## YOUR ASSIGNMENT
Although the records contain pictures, only their text should be repeated, exactly as it stands.

Top of INPUT

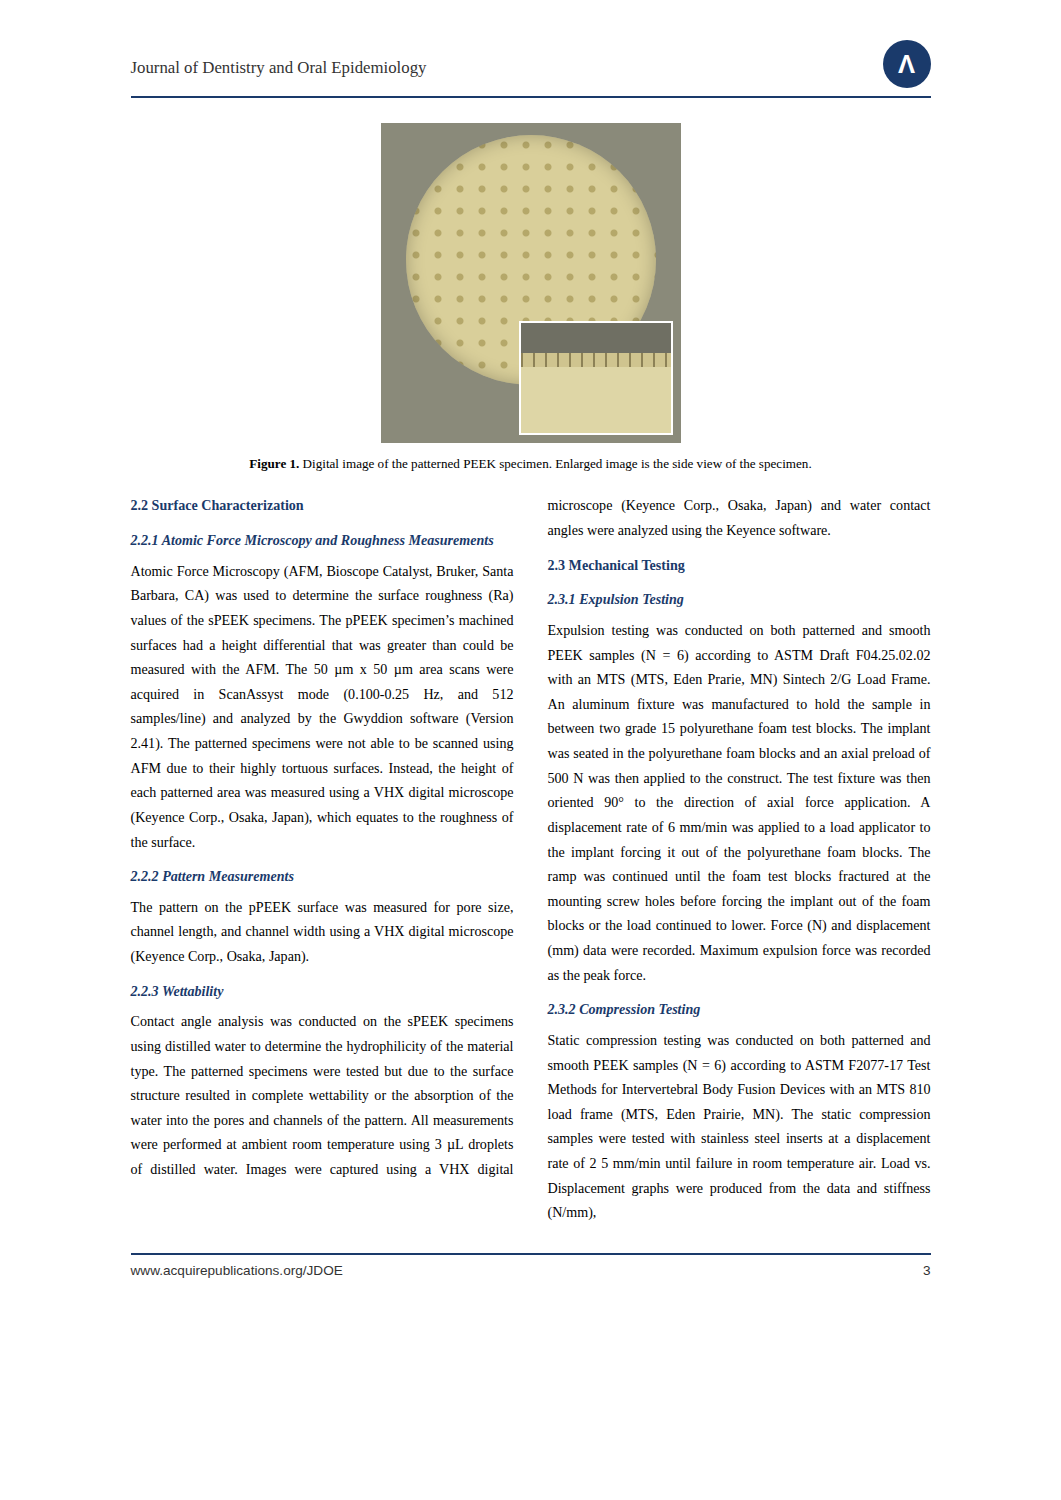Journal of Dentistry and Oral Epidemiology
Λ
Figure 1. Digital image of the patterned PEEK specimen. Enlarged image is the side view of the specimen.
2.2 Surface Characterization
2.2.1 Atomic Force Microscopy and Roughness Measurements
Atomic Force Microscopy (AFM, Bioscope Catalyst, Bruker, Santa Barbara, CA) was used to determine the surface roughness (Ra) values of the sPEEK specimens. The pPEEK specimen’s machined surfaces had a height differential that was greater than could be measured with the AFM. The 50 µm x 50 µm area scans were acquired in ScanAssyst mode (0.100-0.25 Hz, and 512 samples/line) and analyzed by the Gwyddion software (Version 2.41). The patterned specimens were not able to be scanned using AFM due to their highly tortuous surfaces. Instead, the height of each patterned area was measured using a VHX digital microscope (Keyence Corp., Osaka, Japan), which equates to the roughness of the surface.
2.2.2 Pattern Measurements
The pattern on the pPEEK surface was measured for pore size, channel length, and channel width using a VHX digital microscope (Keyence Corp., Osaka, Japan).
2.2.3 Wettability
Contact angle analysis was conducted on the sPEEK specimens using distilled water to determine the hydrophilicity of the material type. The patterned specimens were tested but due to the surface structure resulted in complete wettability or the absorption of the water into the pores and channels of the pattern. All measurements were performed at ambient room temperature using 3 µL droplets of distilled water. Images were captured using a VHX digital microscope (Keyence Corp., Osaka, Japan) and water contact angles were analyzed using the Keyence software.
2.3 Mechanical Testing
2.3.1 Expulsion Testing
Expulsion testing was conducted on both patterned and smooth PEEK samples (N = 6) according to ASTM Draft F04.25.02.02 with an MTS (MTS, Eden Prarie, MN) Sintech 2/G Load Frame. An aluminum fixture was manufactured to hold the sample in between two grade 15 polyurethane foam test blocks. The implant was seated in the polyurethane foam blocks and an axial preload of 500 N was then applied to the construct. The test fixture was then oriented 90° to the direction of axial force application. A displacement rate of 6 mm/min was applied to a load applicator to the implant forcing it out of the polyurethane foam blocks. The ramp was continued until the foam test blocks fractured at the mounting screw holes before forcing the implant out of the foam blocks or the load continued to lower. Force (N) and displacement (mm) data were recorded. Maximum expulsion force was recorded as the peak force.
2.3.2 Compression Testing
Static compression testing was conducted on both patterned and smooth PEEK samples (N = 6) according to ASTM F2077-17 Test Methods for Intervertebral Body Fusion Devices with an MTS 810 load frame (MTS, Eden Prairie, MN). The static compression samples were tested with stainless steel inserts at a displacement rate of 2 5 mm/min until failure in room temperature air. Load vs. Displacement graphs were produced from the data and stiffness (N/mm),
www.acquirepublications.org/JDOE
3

Bottom of INPUT

## EXERCISE ANSWER
Journal of Dentistry and Oral Epidemiology
Λ
Figure 1. Digital image of the patterned PEEK specimen. Enlarged image is the side view of the specimen.
2.2 Surface Characterization
2.2.1 Atomic Force Microscopy and Roughness Measurements
Atomic Force Microscopy (AFM, Bioscope Catalyst, Bruker, Santa Barbara, CA) was used to determine the surface roughness (Ra) values of the sPEEK specimens. The pPEEK specimen’s machined surfaces had a height differential that was greater than could be measured with the AFM. The 50 µm x 50 µm area scans were acquired in ScanAssyst mode (0.100-0.25 Hz, and 512 samples/line) and analyzed by the Gwyddion software (Version 2.41). The patterned specimens were not able to be scanned using AFM due to their highly tortuous surfaces. Instead, the height of each patterned area was measured using a VHX digital microscope (Keyence Corp., Osaka, Japan), which equates to the roughness of the surface.
2.2.2 Pattern Measurements
The pattern on the pPEEK surface was measured for pore size, channel length, and channel width using a VHX digital microscope (Keyence Corp., Osaka, Japan).
2.2.3 Wettability
Contact angle analysis was conducted on the sPEEK specimens using distilled water to determine the hydrophilicity of the material type. The patterned specimens were tested but due to the surface structure resulted in complete wettability or the absorption of the water into the pores and channels of the pattern. All measurements were performed at ambient room temperature using 3 µL droplets of distilled water. Images were captured using a VHX digital microscope (Keyence Corp., Osaka, Japan) and water contact angles were analyzed using the Keyence software.
2.3 Mechanical Testing
2.3.1 Expulsion Testing
Expulsion testing was conducted on both patterned and smooth PEEK samples (N = 6) according to ASTM Draft F04.25.02.02 with an MTS (MTS, Eden Prarie, MN) Sintech 2/G Load Frame. An aluminum fixture was manufactured to hold the sample in between two grade 15 polyurethane foam test blocks. The implant was seated in the polyurethane foam blocks and an axial preload of 500 N was then applied to the construct. The test fixture was then oriented 90° to the direction of axial force application. A displacement rate of 6 mm/min was applied to a load applicator to the implant forcing it out of the polyurethane foam blocks. The ramp was continued until the foam test blocks fractured at the mounting screw holes before forcing the implant out of the foam blocks or the load continued to lower. Force (N) and displacement (mm) data were recorded. Maximum expulsion force was recorded as the peak force.
2.3.2 Compression Testing
Static compression testing was conducted on both patterned and smooth PEEK samples (N = 6) according to ASTM F2077-17 Test Methods for Intervertebral Body Fusion Devices with an MTS 810 load frame (MTS, Eden Prairie, MN). The static compression samples were tested with stainless steel inserts at a displacement rate of 2 5 mm/min until failure in room temperature air. Load vs. Displacement graphs were produced from the data and stiffness (N/mm),
www.acquirepublications.org/JDOE
3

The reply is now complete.